Bob Hawke had an affable charm and charisma that galvanized his character defects and turned them into treasures.
Not everyone can live a public life with charges of adultery and alcoholism and still come out smelling of roses. But former Prime Minister Bob Hawke did and the nation will miss him because of it. He died on Thursday, 16 May 2019. He was 89 years old.
It takes a special kind of scallywag to live a life as full as Hawke did – trade unionist, Labor Party leader, Prime Minister, Guinness World Record making booze hound and general larrikin.
His storied life reveals as much about the strong character of the man as it does about the period in which he lived. He was a man of the people in a way that no Australian Prime Minister since him has been able to be. Perhaps it was easier to be yourself in the days before 24-hour news cycles and social media bickering. But Hawke’s antics were no act – he remained much the same well into his final years.
ABC’s Barrie Cassidy recounted a recent story of the late PM on the channel’s news Breakfast show this morning.
“The Australia-America Leadership Dialogue, when it was in Melbourne. We were at the MCG. We took the Americans along to the MCG. There were Congressmen, a whole bunch of senior Americans. [Bob] was kicking a football along the corridor at the back of the corporate boxes.
“On our way out, we’re walking through the car park and they had the buses lined up ready to take everybody back to the Hyatt Hotel. A couple of young guys in a car yelled out ‘Hey Hawkey, you’re a legend!”
The former Prime Minister then proceeded to ask the lads for a lift to the pub. He was well into his eighties at the time.
“So he gets in the car, with all these Americans watching, and drove off with perfect strangers through the car park to the pub,” Mr Cassidy said. “The common touch thing was real. That’s how he operated.”
Somehow, I can’t see Malcolm Turnbull or Kevin Rudd pulling the same stunt.

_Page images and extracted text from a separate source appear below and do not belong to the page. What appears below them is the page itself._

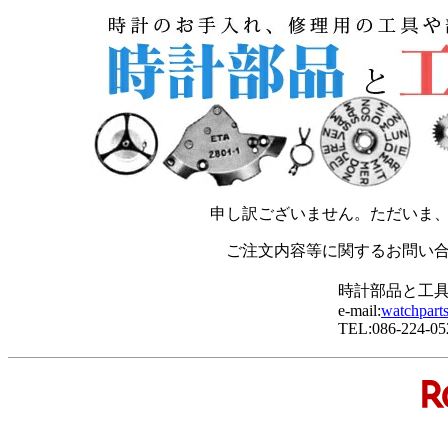
申し訳ございません。ただいま
ご注文内容等に関するお問い
時計部品と工
e-mail:
watchpart
TEL:086-224-05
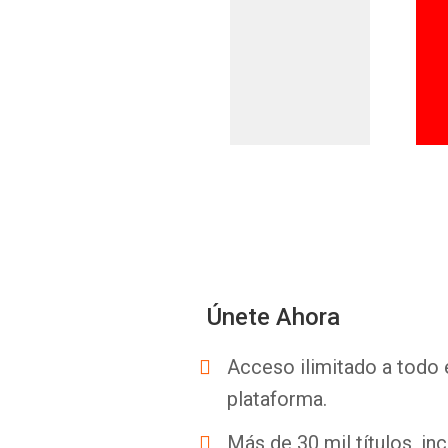
Únete Ahora
Acceso ilimitado a todo 
plataforma.
Más de 30 mil títulos, inc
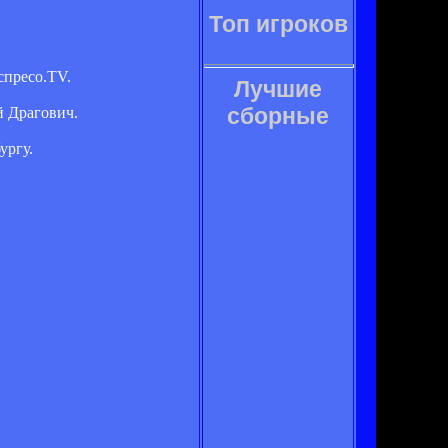
Топ игроков
спресо.TV.
Лучшие
сборные
ий Драгович.
ургу.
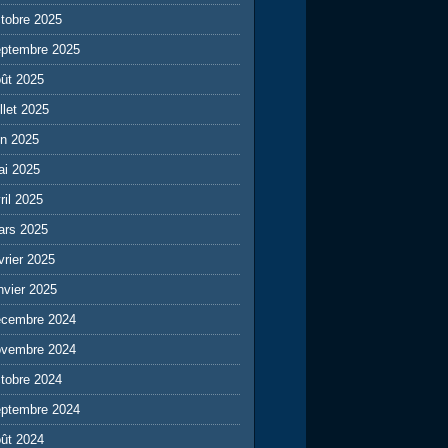
tobre 2025
eptembre 2025
ût 2025
illet 2025
in 2025
ai 2025
ril 2025
ars 2025
vrier 2025
nvier 2025
écembre 2024
ovembre 2024
tobre 2024
eptembre 2024
ût 2024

New Zealand Prime Minister Jacinda Ardern paid tribute to Hawke via Twitter today, saying that she never had a chance to meet him but “it was easy to feel like you knew him. He was such a charismatic figure and one clearly driven by his love of people. Rest in peace, Bob.”
I was fortunate enough to meet Hawke a few years back at Aussie Home Loans founder John Symond’s Christmas Party in Point Piper. The only frame of reference I had to the man was my time as a student in Oxford, where I worked part-time at the famous Turf Tavern pub. It is there, on the back wall of the beer garden, where a large blackboard stands, proclaiming that the former Prime Minister held the Guinness World Record for chugging two-and-a-half pints of ale in 11 seconds flat.
In the sometimes-stuffy academic climate of Oxford, it made me proud to be an Australian abroad. Somehow that plaque said more about a national identity I wished to be a part of than anything else that was happening in Australian politics in 2008. I can see why many felt they knew him, even if they didn’t.
Bob Hawke’s passing will be heavy in the minds of Australian voters this weekend. While it had been decades since he held public office, the countless tributes and outpourings of support have breathed fresh life into the good work he did opening up the Australian economy as ALP leader.
At a time when Australia must decide who will govern the financial future of the nation, Labor has been given an uncannily well-timed, last-minute dose of nostalgia to fill our minds as we head to the polls.